But Economics Minister Edgar Savisaar, an erstwhile hero of Estonia's independence movement and leader of one of the biggest political parties, wants to scrap the flat tax and use a more conventional progressive system that taxes the rich at higher rates than the less well-off. "Our system is too simple," he says. "We have too much inequality." Arguing that rural areas, old people and young families have lost out, he recently began calling for massive wage increases for all. Savisaar's reformist opponents, including those in the same coalition government, denounce his call as irresponsible demagoguery; they worry about Estonian competitiveness being harmed if wages outstrip productivity. The polarization grew particularly acute in the run-up to the recent presidential election, a bruising contest between the incumbent Arnold Rüütel, a grandfatherly former communist official who is 78 and fluent in Russian, and the challenger, Toomas Hendrik Ilves, a slick American-educated foreign-policy specialist who is 26 years Rüütel's junior and claims to speak for "the 65% of Estonians who are pro-Western and forward looking." Ilves narrowly won the vote, by electoral college.
But a bigger challenge for Estonia's future may be the past. The nation still nurses deep wounds. Ethnic Russians comprise about one-quarter of Estonia's population, many of them the families of people shipped in during the Soviet period as part of a program to tame the country's irredentism. Since Estonian independence, thousands of these Russians have passed an exam to become naturalized Estonians. But some 130,000, almost 10% of the population, haven't, and officials reckon that about half of them don't want to.

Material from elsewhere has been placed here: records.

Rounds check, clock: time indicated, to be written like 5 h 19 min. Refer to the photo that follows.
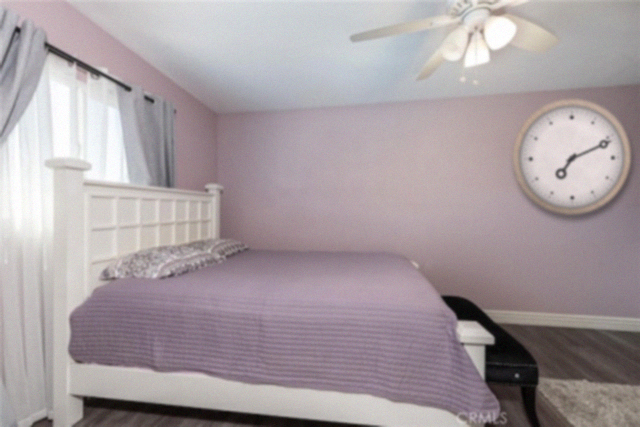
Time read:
7 h 11 min
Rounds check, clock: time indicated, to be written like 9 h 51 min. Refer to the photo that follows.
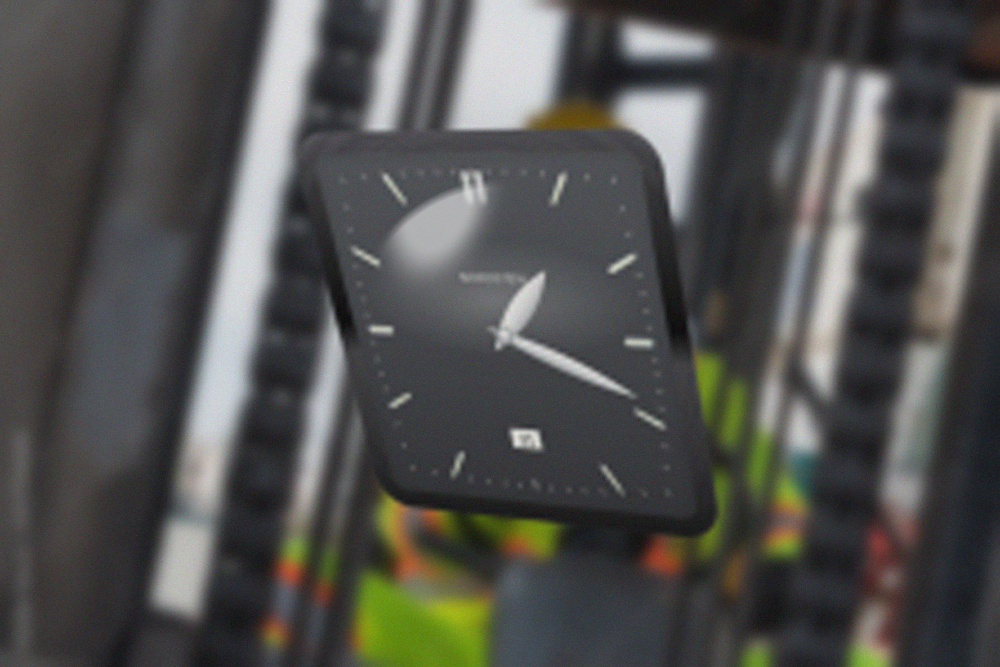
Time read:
1 h 19 min
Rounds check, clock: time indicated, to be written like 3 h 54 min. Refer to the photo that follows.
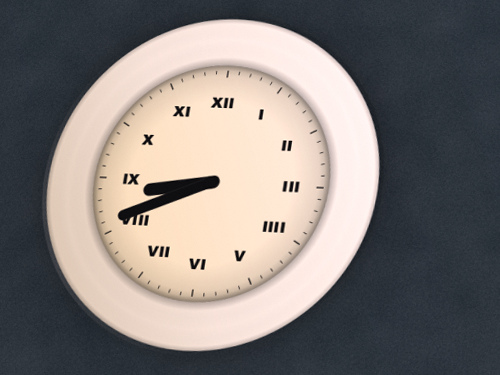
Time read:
8 h 41 min
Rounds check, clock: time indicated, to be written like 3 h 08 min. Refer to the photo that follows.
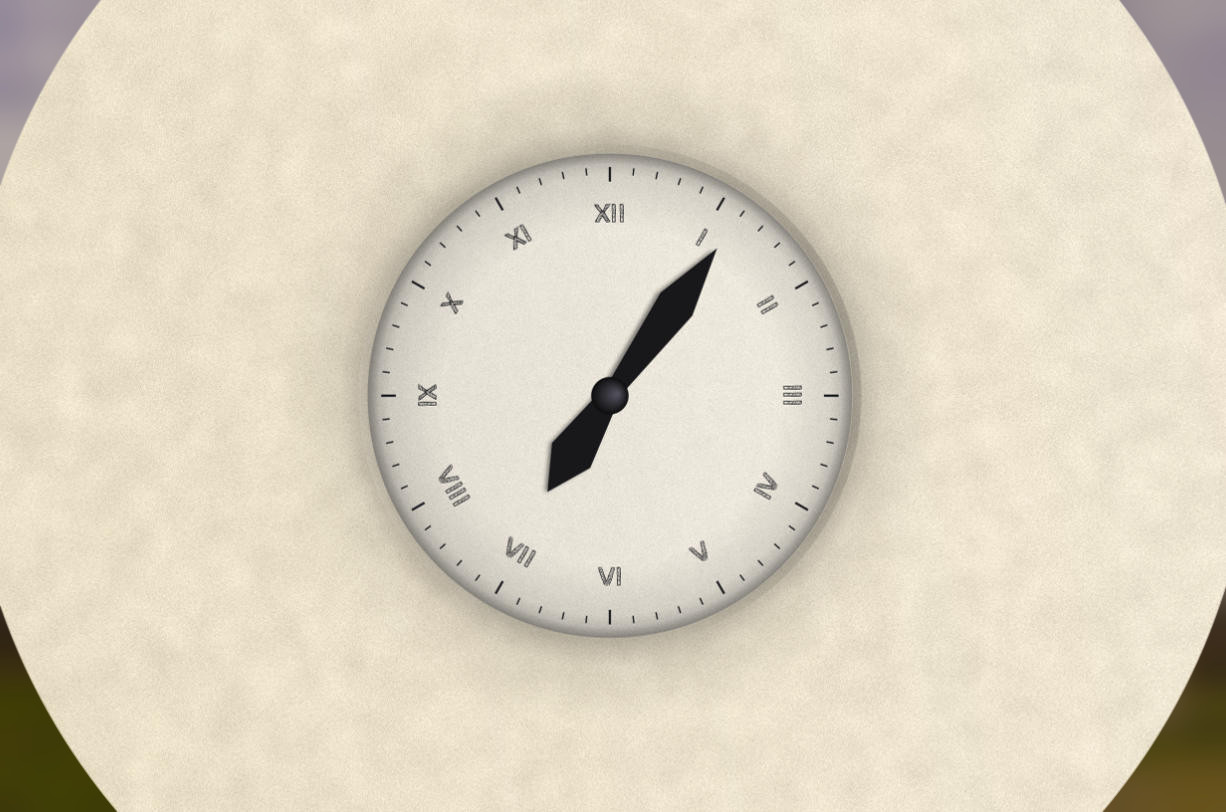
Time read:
7 h 06 min
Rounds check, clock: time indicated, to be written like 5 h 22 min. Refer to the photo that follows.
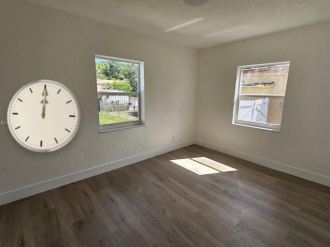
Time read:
12 h 00 min
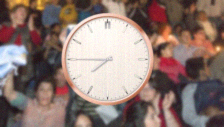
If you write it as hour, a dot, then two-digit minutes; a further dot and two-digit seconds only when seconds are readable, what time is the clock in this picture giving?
7.45
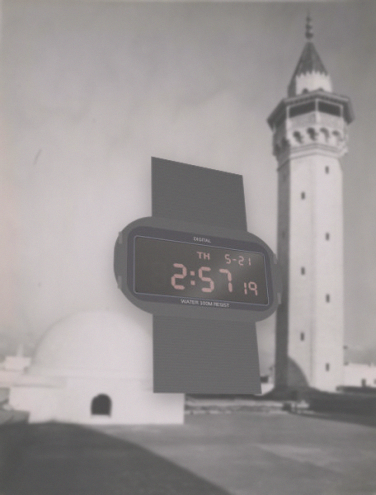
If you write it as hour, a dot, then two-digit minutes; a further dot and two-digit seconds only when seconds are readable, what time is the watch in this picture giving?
2.57.19
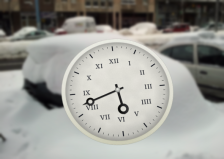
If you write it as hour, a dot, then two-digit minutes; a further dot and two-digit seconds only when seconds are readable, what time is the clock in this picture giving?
5.42
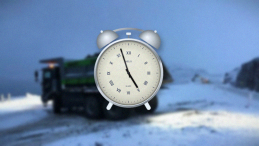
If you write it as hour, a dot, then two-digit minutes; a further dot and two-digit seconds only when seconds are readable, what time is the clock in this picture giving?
4.57
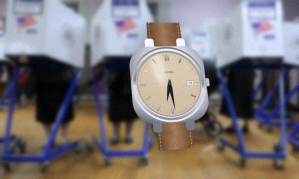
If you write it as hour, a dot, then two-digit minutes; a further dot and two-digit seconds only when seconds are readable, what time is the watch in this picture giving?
6.29
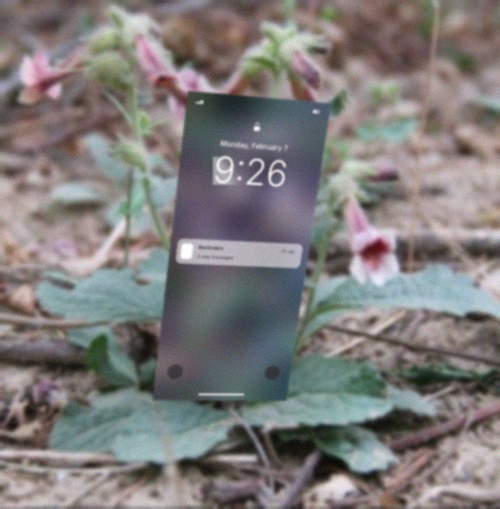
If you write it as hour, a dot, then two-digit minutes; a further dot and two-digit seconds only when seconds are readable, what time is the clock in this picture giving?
9.26
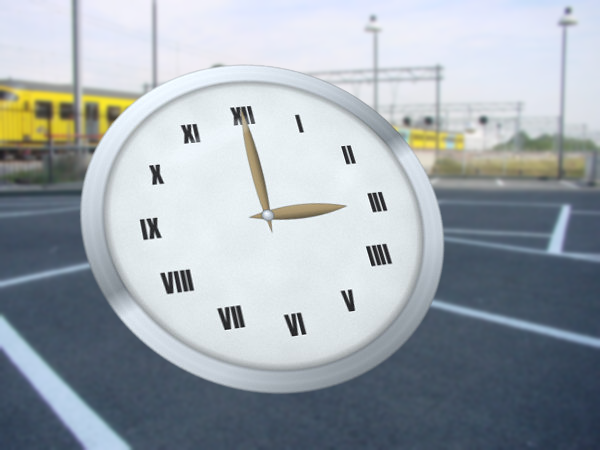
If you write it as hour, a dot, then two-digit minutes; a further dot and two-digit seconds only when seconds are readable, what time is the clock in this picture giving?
3.00
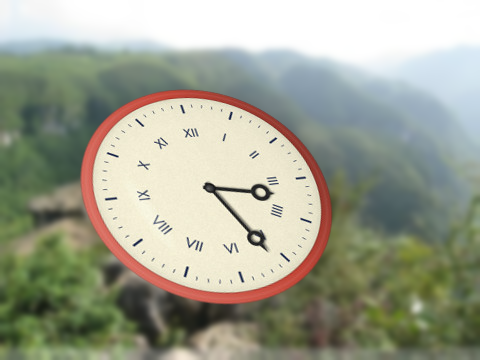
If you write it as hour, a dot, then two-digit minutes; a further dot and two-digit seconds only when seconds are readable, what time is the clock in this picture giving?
3.26
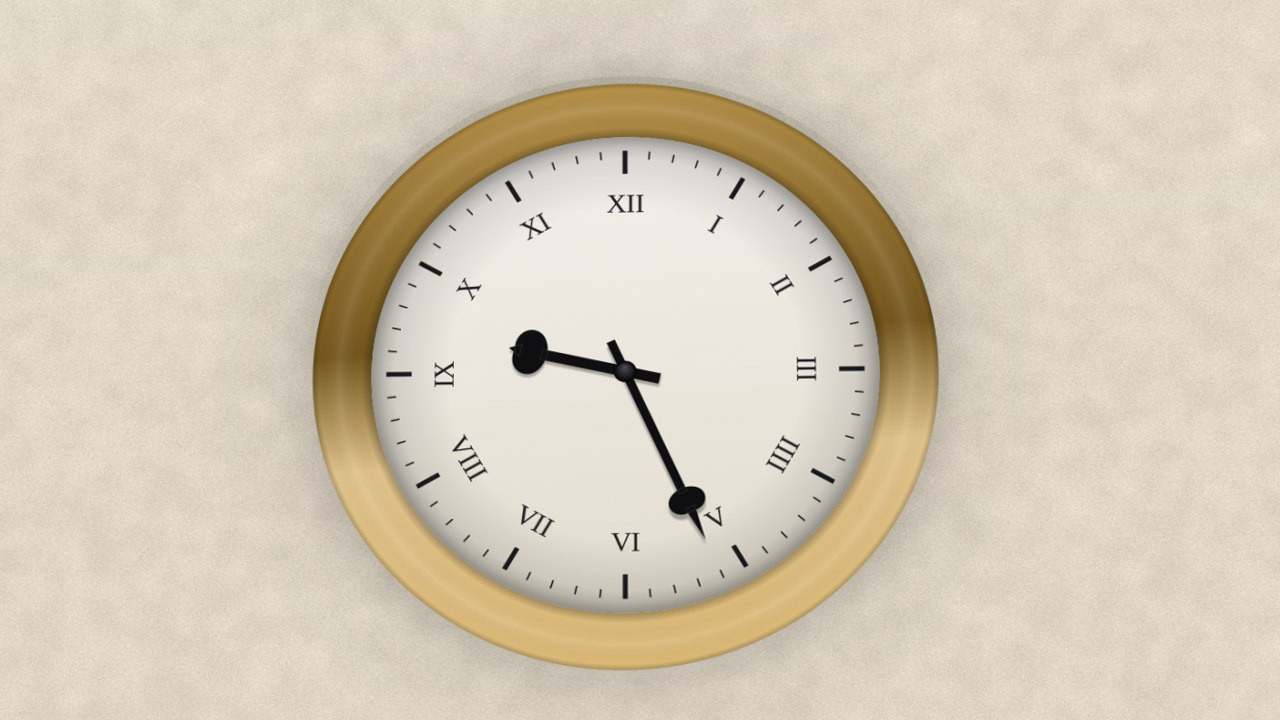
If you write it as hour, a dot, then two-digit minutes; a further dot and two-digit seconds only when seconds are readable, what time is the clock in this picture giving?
9.26
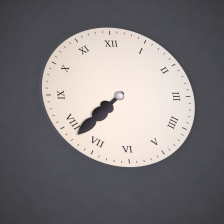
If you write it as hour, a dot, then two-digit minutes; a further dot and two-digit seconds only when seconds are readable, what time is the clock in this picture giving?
7.38
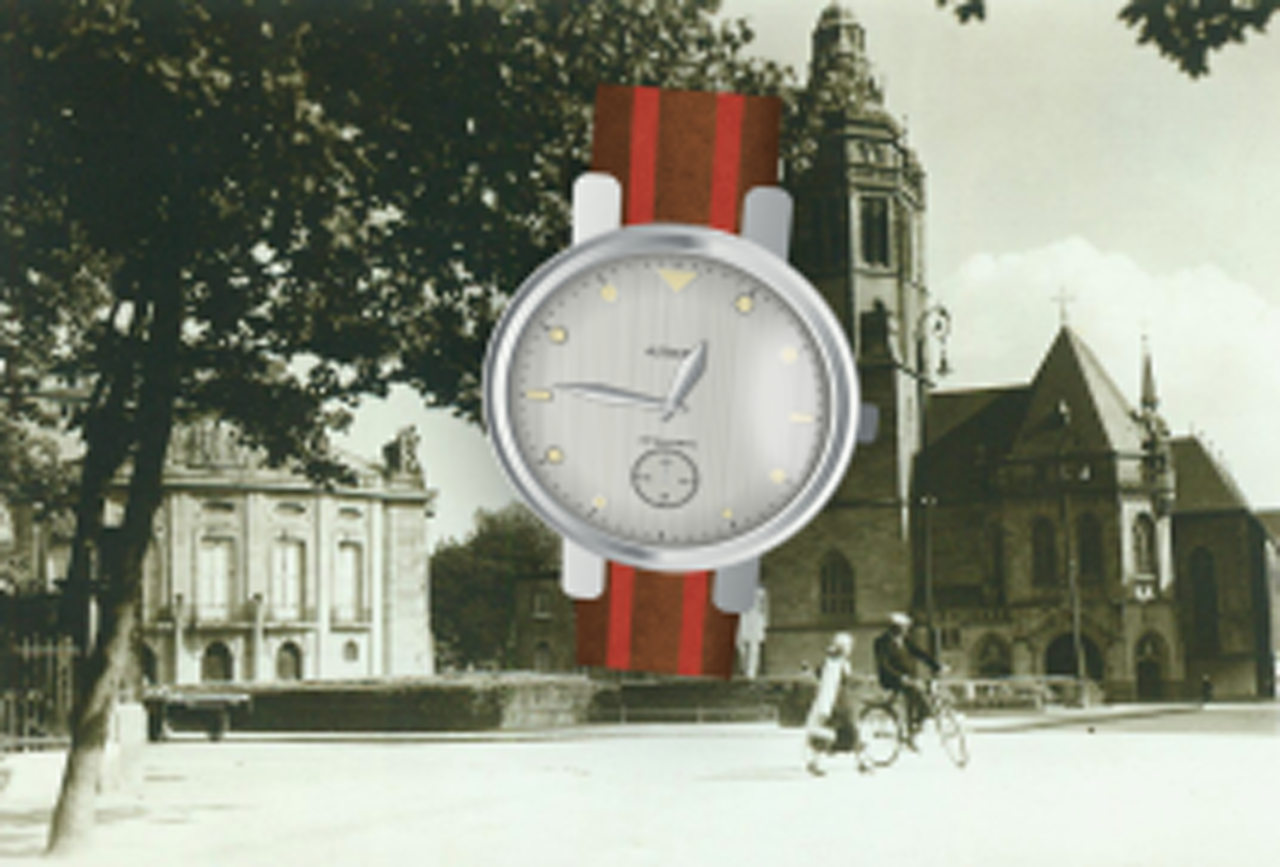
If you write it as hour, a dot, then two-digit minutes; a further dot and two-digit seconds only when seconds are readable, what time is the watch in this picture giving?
12.46
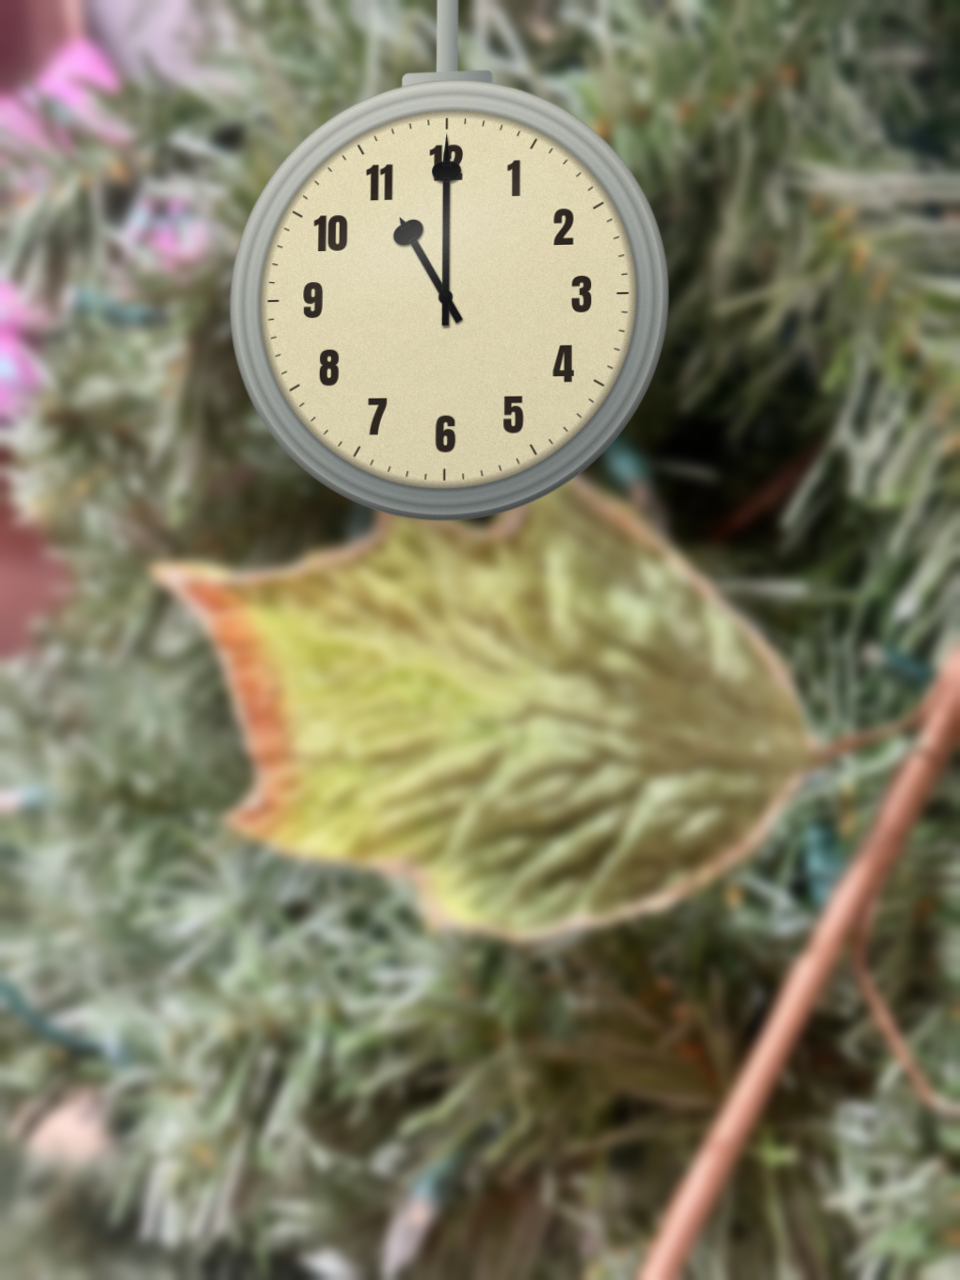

Open interethnic conflict is rare, but relations with Russia itself are uneasy; a border treaty that both sides signed last year after long negotiations remains open because Moscow now says it wants new terms. In this charged atmosphere, even small disputes sometimes assume oversized importance. Scuffles broke out at a Soviet-era war memorial in Tallinn this year on May 9, the anniversary of the end of World War II, after Russian veterans unfurled Soviet flags. That prompted an outraged reaction, including a threat by one Estonian nationalist leader to blow up the monument. The park where the memorial is situated has since been cordoned off and remains under 24-hour police guard. Ask Heiki Ahonen, director of a museum dedicated to the Nazi and Soviet occupations, how Estonia is faring as it seeks to construct an integrated society, and he snorts: "This is not nation building; it's more like putting out fires."
Perhaps the next generation will work out such tricky issues. Galja Burnakova, 29, taps the side of her head with her index finger. "The biggest problem is here," she says. She's an interior decorator who was born in the Siberian town of Abakan but has lived in Tallinn for a decade and speaks near-flawless Estonian. Like many Russian-born residents, she says she'd much rather live in Estonia than back in Russia. She's nibbling shrimp sandwiches in a hip private club called Noku with her friend Kertu Lukas, 25, the editor of an Estonian food magazine. For a while, Lukas had a Russian boyfriend. He spoke Estonian, but some of his family didn't; she speaks some Russian, but many of her friends don't. That was awkward sometimes and, she admits: "It was a problem for my father."